**Exercise instructions**
Decide whether each statement below agrees with the DeceFL abstract, and answer yes or no, quoting the abstract's deciding words exactly. (a) DeceFL needs a central client to work. (b) The algorithm's effectiveness was shown only for convex loss functions. (c) Most state-of-the-art privacy-preserving frameworks are still built in a centralized way.

Text segment START

DeceFL: a principled fully decentralized federated learning framework
Ye Yuan, Jun Liu, Dou Jin, Zuogong Yue, Tao Yang, Ruijuan Chen, Maolin Wang, Lei Xu, Feng Hua, Yuqi Guo, Xiuchuan Tang, Xin He, Xinlei Yi, Dong Li, Wenwu Yu, Haitao Zhang, Tianyou Chai, Shaochun Sui, Han Ding
Abstract
Traditional machine learning relies on a centralized data pipeline for model training in various applications; however, data are inherently fragmented. Such a decentralized nature of databases presents the serious challenge for collaboration: sending all decentralized datasets to a central server raises serious privacy concerns. Although there has been a joint effort in tackling such a critical issue by proposing privacy-preserving machine learning frameworks, such as federated learning, most state-of-the-art frameworks are built still in a centralized way, in which a central client is needed for collecting and distributing model information (instead of data itself) from every other client, leading to high communication burden and high vulnerability when there exists a failure at or an attack on the central client. Here we propose a principled decentralized federated learning algorithm (DeceFL), which does not require a central client and relies only on local information transmission between clients and their neighbors, representing a fully decentralized learning framework. It has been further proven that every client reaches the global minimum with zero performance gap and achieves the same convergence rate $O(1/T)$ (where $T$ is the number of iterations in gradient descent) as centralized federated learning when the loss function is smooth and strongly convex. Finally, the proposed algorithm has been applied to a number of applications to illustrate its effectiveness for both convex and nonconvex loss functions, time-invariant and time-varying topologies, as well as IID and Non-IID of datasets, demonstrating its applicability to a wide range of real-world medical and industrial applications.

Text segment END
Data provided START

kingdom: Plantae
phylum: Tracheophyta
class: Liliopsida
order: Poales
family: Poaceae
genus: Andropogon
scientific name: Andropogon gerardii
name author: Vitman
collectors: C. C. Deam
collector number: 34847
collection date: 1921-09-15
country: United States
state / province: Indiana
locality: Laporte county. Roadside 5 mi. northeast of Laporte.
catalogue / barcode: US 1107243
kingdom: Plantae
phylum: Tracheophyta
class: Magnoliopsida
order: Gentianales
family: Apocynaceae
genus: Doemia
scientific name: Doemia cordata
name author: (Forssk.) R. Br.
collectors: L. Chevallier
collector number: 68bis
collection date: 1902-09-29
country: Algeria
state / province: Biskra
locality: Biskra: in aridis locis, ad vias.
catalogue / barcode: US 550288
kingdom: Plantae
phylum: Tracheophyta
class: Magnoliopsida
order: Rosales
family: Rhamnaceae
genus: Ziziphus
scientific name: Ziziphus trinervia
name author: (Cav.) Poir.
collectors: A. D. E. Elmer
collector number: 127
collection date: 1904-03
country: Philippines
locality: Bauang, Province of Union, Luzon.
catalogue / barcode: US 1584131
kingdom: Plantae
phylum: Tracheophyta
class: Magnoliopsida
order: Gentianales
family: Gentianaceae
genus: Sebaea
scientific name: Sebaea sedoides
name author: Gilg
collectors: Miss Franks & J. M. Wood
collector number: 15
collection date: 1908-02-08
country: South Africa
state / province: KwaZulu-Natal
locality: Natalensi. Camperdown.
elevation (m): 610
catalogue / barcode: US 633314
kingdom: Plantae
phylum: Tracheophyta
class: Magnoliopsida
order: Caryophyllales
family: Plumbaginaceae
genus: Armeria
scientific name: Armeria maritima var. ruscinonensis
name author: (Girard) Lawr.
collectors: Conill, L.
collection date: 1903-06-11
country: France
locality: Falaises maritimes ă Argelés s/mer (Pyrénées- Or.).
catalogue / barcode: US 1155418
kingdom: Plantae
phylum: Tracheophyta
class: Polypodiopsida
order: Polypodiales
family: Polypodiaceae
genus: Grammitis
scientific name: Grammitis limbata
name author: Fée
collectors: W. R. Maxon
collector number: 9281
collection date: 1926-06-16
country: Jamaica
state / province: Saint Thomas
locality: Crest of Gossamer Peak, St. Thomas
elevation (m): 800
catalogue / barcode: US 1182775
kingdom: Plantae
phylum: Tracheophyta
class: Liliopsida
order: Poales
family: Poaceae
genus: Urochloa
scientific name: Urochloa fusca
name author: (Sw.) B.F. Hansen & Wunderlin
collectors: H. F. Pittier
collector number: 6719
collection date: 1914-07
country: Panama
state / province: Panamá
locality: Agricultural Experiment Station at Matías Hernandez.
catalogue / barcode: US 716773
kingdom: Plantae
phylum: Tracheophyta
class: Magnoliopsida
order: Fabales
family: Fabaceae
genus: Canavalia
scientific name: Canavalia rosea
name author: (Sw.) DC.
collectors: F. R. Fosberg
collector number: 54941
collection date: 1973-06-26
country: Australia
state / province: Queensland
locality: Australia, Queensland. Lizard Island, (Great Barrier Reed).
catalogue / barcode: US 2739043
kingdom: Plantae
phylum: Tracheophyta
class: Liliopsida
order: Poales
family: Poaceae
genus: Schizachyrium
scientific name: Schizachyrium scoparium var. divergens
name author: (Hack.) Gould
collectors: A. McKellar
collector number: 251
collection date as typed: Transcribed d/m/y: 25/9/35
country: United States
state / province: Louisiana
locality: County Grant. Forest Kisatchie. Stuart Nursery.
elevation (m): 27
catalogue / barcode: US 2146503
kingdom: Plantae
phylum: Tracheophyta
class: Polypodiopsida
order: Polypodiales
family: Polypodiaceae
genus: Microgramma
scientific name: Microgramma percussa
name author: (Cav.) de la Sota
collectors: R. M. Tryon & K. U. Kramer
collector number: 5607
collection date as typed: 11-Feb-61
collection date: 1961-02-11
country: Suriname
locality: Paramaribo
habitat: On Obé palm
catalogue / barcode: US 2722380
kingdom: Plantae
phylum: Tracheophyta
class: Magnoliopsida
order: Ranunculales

Data provided END

**Output below**
(a) No: "which does not require a central client"
(b) No: "to illustrate its effectiveness for both convex and nonconvex loss functions"
(c) Yes: "most state-of-the-art frameworks are built still in a centralized way"